[PROBLEM TO SOLVE]: Output all entries precisely.

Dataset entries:
*** Block opens ***

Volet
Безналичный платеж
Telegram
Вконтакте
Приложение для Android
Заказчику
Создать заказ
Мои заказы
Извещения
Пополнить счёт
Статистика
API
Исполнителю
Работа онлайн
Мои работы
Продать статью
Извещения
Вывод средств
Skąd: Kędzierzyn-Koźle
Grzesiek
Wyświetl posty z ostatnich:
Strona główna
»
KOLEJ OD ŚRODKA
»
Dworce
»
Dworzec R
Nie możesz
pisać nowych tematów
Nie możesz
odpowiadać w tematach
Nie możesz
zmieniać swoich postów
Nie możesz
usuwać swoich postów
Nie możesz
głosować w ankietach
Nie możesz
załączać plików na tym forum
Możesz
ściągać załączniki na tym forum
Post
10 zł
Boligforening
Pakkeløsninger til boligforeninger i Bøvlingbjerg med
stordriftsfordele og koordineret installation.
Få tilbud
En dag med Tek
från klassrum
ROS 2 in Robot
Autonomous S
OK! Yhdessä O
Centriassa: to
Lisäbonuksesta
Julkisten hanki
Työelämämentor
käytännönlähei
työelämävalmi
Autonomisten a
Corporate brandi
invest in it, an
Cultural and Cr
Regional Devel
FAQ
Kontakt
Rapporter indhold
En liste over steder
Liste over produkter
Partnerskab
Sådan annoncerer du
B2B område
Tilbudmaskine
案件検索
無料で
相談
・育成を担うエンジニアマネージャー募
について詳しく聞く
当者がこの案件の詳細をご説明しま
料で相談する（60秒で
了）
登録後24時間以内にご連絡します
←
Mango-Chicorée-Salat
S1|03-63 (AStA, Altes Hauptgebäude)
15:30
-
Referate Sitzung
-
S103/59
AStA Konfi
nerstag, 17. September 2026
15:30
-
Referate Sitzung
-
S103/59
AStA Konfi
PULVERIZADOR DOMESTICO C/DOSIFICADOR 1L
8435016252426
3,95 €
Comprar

*** Block closes ***

[ANSWER BOX]:
Volet
Безналичный платеж
Telegram
Вконтакте
Приложение для Android
Заказчику
Создать заказ
Мои заказы
Извещения
Пополнить счёт
Статистика
API
Исполнителю
Работа онлайн
Мои работы
Продать статью
Извещения
Вывод средств
Skąd: Kędzierzyn-Koźle
Grzesiek
Wyświetl posty z ostatnich:
Strona główna
»
KOLEJ OD ŚRODKA
»
Dworce
»
Dworzec R
Nie możesz
pisać nowych tematów
Nie możesz
odpowiadać w tematach
Nie możesz
zmieniać swoich postów
Nie możesz
usuwać swoich postów
Nie możesz
głosować w ankietach
Nie możesz
załączać plików na tym forum
Możesz
ściągać załączniki na tym forum
Post
10 zł
Boligforening
Pakkeløsninger til boligforeninger i Bøvlingbjerg med
stordriftsfordele og koordineret installation.
Få tilbud
En dag med Tek
från klassrum
ROS 2 in Robot
Autonomous S
OK! Yhdessä O
Centriassa: to
Lisäbonuksesta
Julkisten hanki
Työelämämentor
käytännönlähei
työelämävalmi
Autonomisten a
Corporate brandi
invest in it, an
Cultural and Cr
Regional Devel
FAQ
Kontakt
Rapporter indhold
En liste over steder
Liste over produkter
Partnerskab
Sådan annoncerer du
B2B område
Tilbudmaskine
案件検索
無料で
相談
・育成を担うエンジニアマネージャー募
について詳しく聞く
当者がこの案件の詳細をご説明しま
料で相談する（60秒で
了）
登録後24時間以内にご連絡します
←
Mango-Chicorée-Salat
S1|03-63 (AStA, Altes Hauptgebäude)
15:30
-
Referate Sitzung
-
S103/59
AStA Konfi
nerstag, 17. September 2026
15:30
-
Referate Sitzung
-
S103/59
AStA Konfi
PULVERIZADOR DOMESTICO C/DOSIFICADOR 1L
8435016252426
3,95 €
Comprar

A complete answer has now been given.